WHAT THIS TASK INVOLVES:
Transcribe every entry verbatim; omit pictures.

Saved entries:
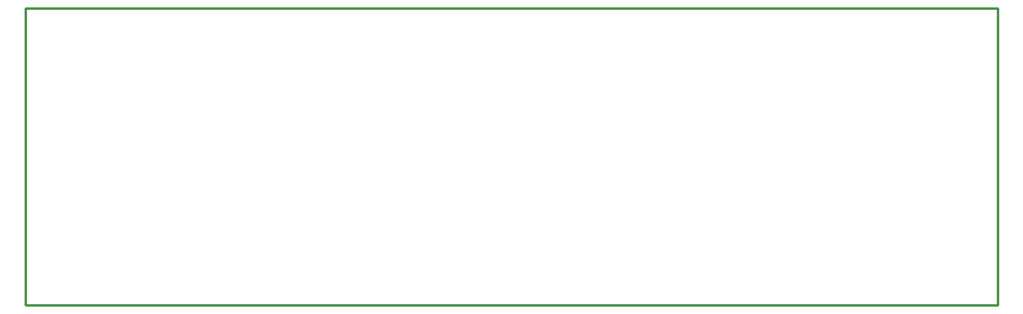
<source format=gbr>
G04 start of page 4 for group 2 idx 6 *
G04 Title: (unknown), outline *
G04 Creator: pcb 1.99y *
G04 CreationDate: Tue 31 Mar 2009 11:14:50 PM GMT UTC *
G04 For: jean *
G04 Format: Gerber/RS-274X *
G04 PCB-Dimensions: 600000 500000 *
G04 PCB-Coordinate-Origin: lower left *
%MOIN*%
%FSLAX25Y25*%
%LNOUTLINE*%
%ADD13C,0.0100*%
G54D13*X400200Y493900D02*X4700D01*
Y372900D01*
X400200D02*X4700D01*
X400200D02*Y493900D01*
M02*

</source>
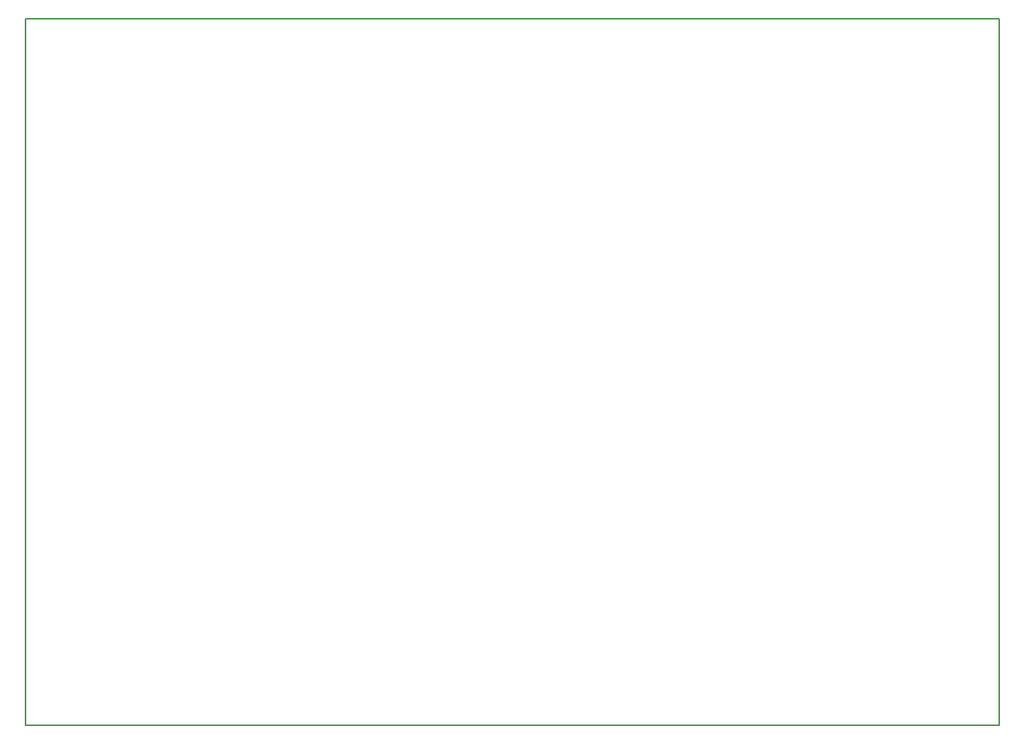
<source format=gm1>
G04 MADE WITH FRITZING*
G04 WWW.FRITZING.ORG*
G04 SINGLE SIDED*
G04 HOLES NOT PLATED*
G04 CONTOUR ON CENTER OF CONTOUR VECTOR*
%ASAXBY*%
%FSLAX23Y23*%
%MOIN*%
%OFA0B0*%
%SFA1.0B1.0*%
%ADD10R,4.330720X3.149610*%
%ADD11C,0.008000*%
%ADD10C,0.008*%
%LNCONTOUR*%
G90*
G70*
G54D10*
G54D11*
X4Y3146D02*
X4327Y3146D01*
X4327Y4D01*
X4Y4D01*
X4Y3146D01*
D02*
G04 End of contour*
M02*
</source>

REPLY:
<source format=gbr>
G04 start of page 4 for group 2 idx 6 *
G04 Title: (unknown), outline *
G04 Creator: pcb 1.99y *
G04 CreationDate: Tue 31 Mar 2009 11:14:50 PM GMT UTC *
G04 For: jean *
G04 Format: Gerber/RS-274X *
G04 PCB-Dimensions: 600000 500000 *
G04 PCB-Coordinate-Origin: lower left *
%MOIN*%
%FSLAX25Y25*%
%LNOUTLINE*%
%ADD13C,0.0100*%
G54D13*X400200Y493900D02*X4700D01*
Y372900D01*
X400200D02*X4700D01*
X400200D02*Y493900D01*
M02*

</source>
<source format=gm1>
G04 MADE WITH FRITZING*
G04 WWW.FRITZING.ORG*
G04 SINGLE SIDED*
G04 HOLES NOT PLATED*
G04 CONTOUR ON CENTER OF CONTOUR VECTOR*
%ASAXBY*%
%FSLAX23Y23*%
%MOIN*%
%OFA0B0*%
%SFA1.0B1.0*%
%ADD10R,4.330720X3.149610*%
%ADD11C,0.008000*%
%ADD10C,0.008*%
%LNCONTOUR*%
G90*
G70*
G54D10*
G54D11*
X4Y3146D02*
X4327Y3146D01*
X4327Y4D01*
X4Y4D01*
X4Y3146D01*
D02*
G04 End of contour*
M02*
</source>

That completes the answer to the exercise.